Erstwhile Barcelona coach Sergio Lobera’s positional play and lack of aerial dominance from the attacking players didn’t correspond to getting outcomes from crosses for Goa. Also, Mandar took charge of the left-wing in possession. Despite all of that, Brandon did well to deliver 2.76 crosses per 90 with 36% accuracy, proving that he can deliver quality high-crosses with either of his feet.
However, in transitions and fast-attacks Brandon held the width of the team on the left. In such situations, the opposition back-line is caught high and there is enough space to exploit between the goalkeeper and defenders. A low cross is seen as an effective solution to make the most of this situation.
Brandon is not at his finest when it comes to delivering low crosses with his left foot. All his low crosses with his left foot were blocked last season. It’s understood that he won’t find himself ahead of the opposition full-back given his deeper position. Therefore a square pass (2) will always have its difficulty in reaching its target. Perhaps he can either look to bend the cross beyond the full-back (1) or cut-back to deliver the ball with his right (3). This hurdle in his game correlates to his movement in transitions as discussed earlier. Since Brandon prefers his vertical runs, improving his left-foot low crossing will make him indomitable.
Brandon likes to rush close to the player to force a quick action from him, then tries to anticipate the action of the ball-carrier. He looks to block the passing lane instead of directly tackling the ball. He relies on positioning well in front of the player, his ability to read the player’s action and then stretch his leg out accordingly to block the move.
His PAdj interceptions (3.84 per 90) advocates for his defensive abilities. He is also eager to press from the blind-side of the player. A sneaky short sprint from the back is enough to dispossess the opposition. His goal against Channaiyin was a result of counter-pressing which forced the defender, Goian, into making a poor touch and giving away possession to him.
In case, the player on the ball manages to get past him, he makes it a mission to retrieve the ball. His attitude and desire to win the ball back reflects upon him taking this as a personal defeat. He doesn’t shy away from sliding and often uses it as a last resort while chasing the player. He recorded 0.89 PAdj slide tackles in the last season, however, his hostility to win the possession came at the cost of seven yellow cards.
His ability to anticipate player actions makes him valuable in defensive set-pieces. Brandon often stayed as a blocker and bravely rushed off his position upon touch in an indirect free-kick and he managed to block 0.17 shots per 90 (second best amongst all the wide and attacking midfielders) for Goa.
When a team has players like Mourtada Fall, Lenny Rodrigues, Carlos Peña and Ahmed Jahouh to attack set-pieces, then all it needs is a Brandon Fernandes to deliver them. The Gaurs had the best record from set-pieces in ISL.
Brandon played a huge part in it by assisting five goals through his deliveries. He took charge of 4.64 corners per 90 and assisted two goals from it. He also took 1.05 free-kicks per 90 and assisted thrice from them.

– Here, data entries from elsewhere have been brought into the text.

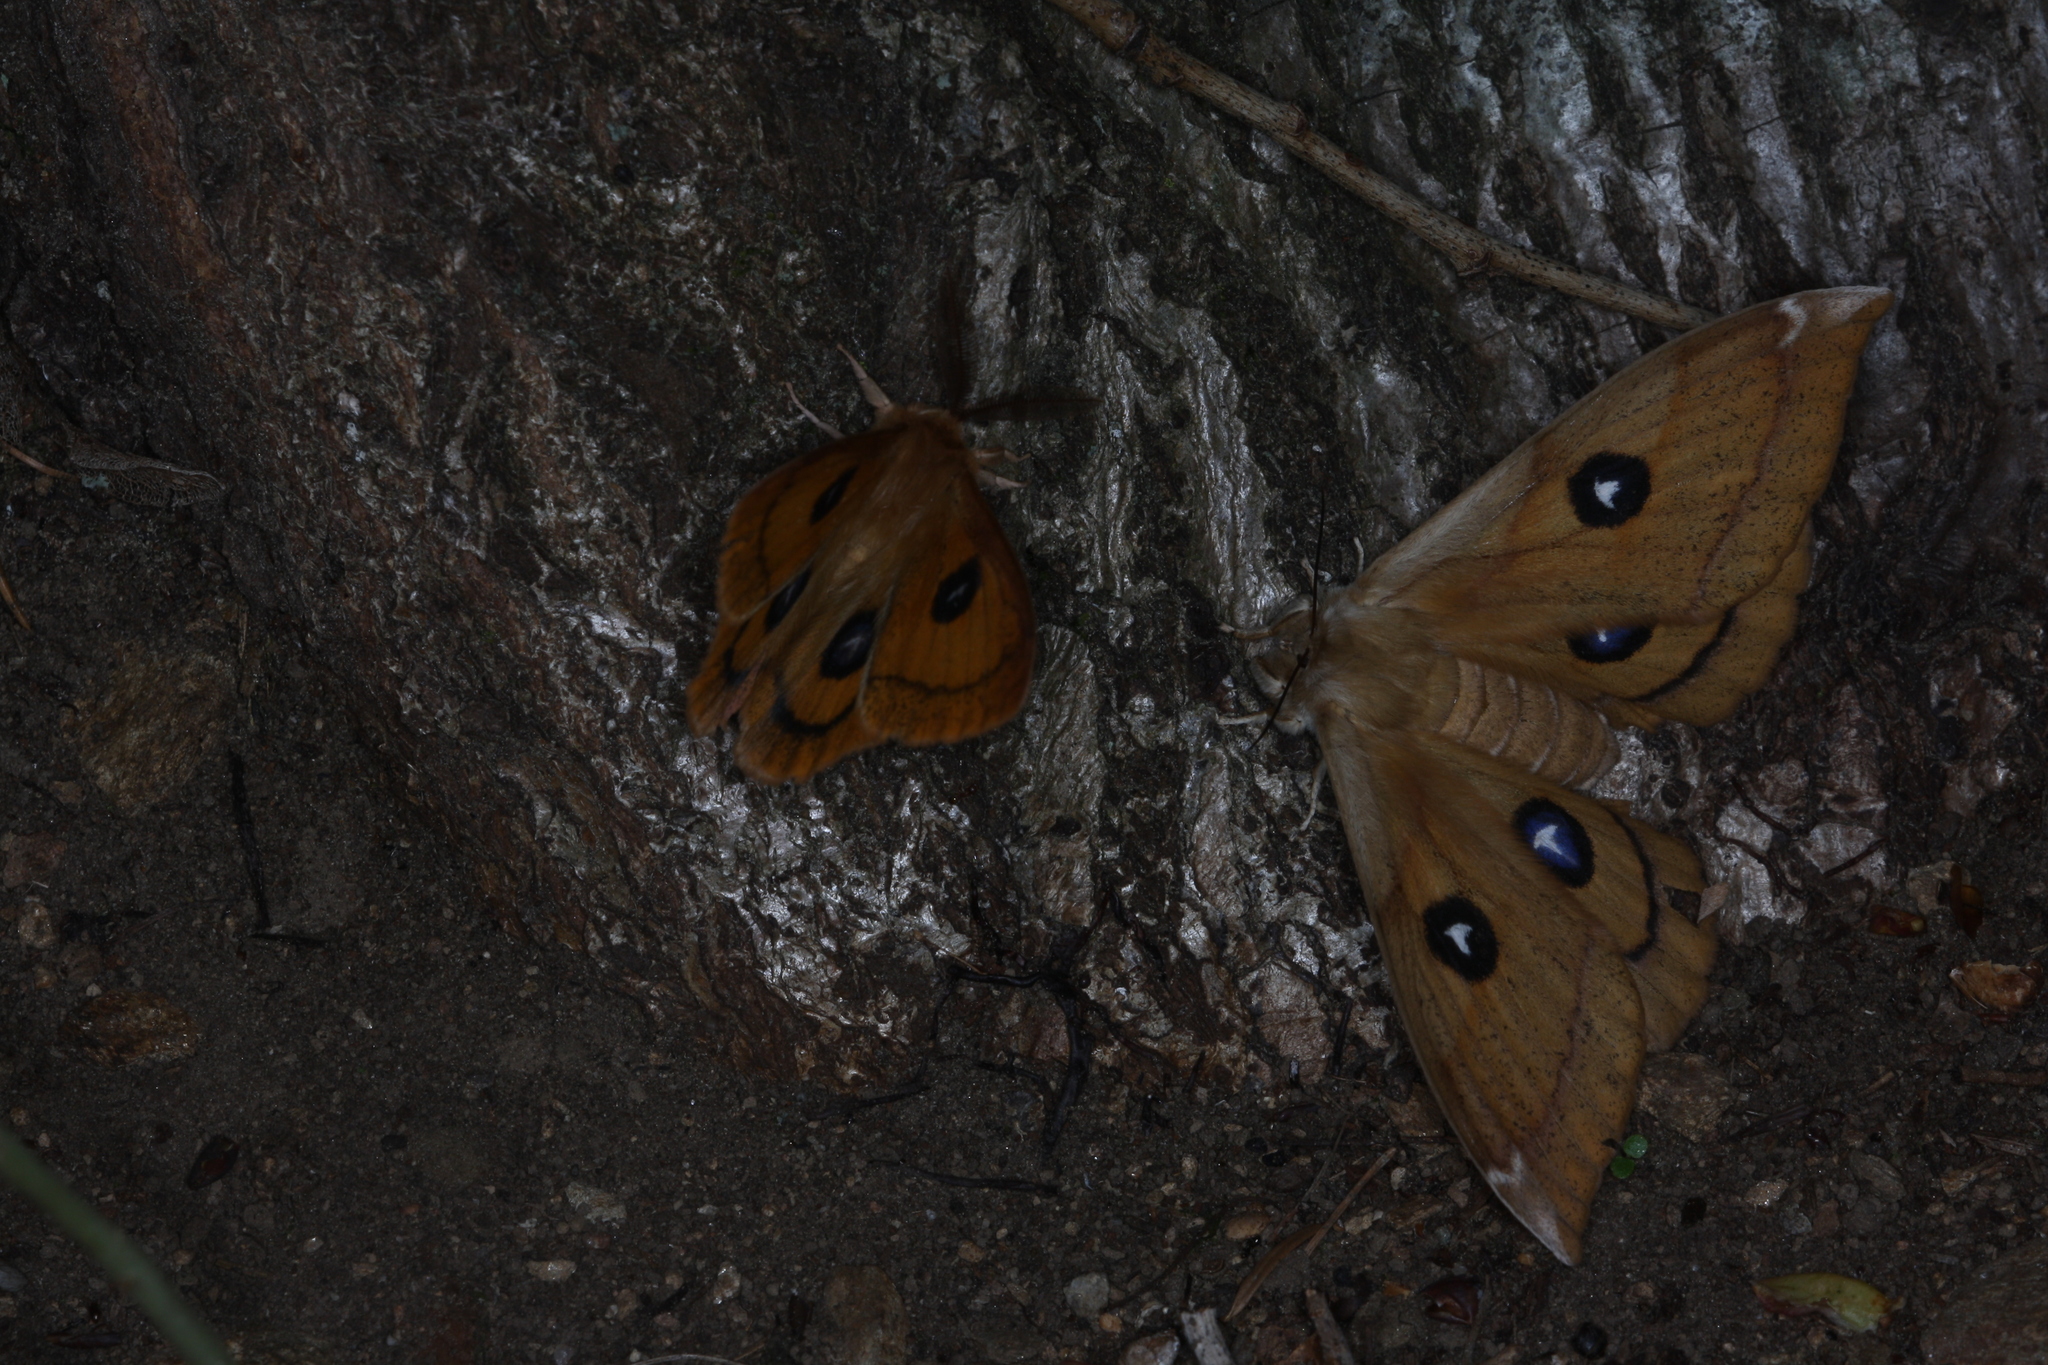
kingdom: Animalia
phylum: Arthropoda
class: Insecta
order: Lepidoptera
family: Saturniidae
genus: Aglia
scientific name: Aglia tau
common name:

His set-piece contribution doesn’t limit his club football. In the world-cup qualifiers, India scored only three goals in total. All the three goals came from set-pieces delivered by none other than Brandon Fernandes. His set-pieces supremacy is indisputable.
Brandon has shown uniform competency in all areas of the field. He is unique in the sense of playing as a left-midfielder and yet contributing enough from the centre and right flank. A player who thrives on the freedom to give his best for the team, he is a true ruler of space on and off the ball. The Goan midfielder has entered into his prime and had his best season in the last campaign. This is just the rise of an auxiliary midfielder.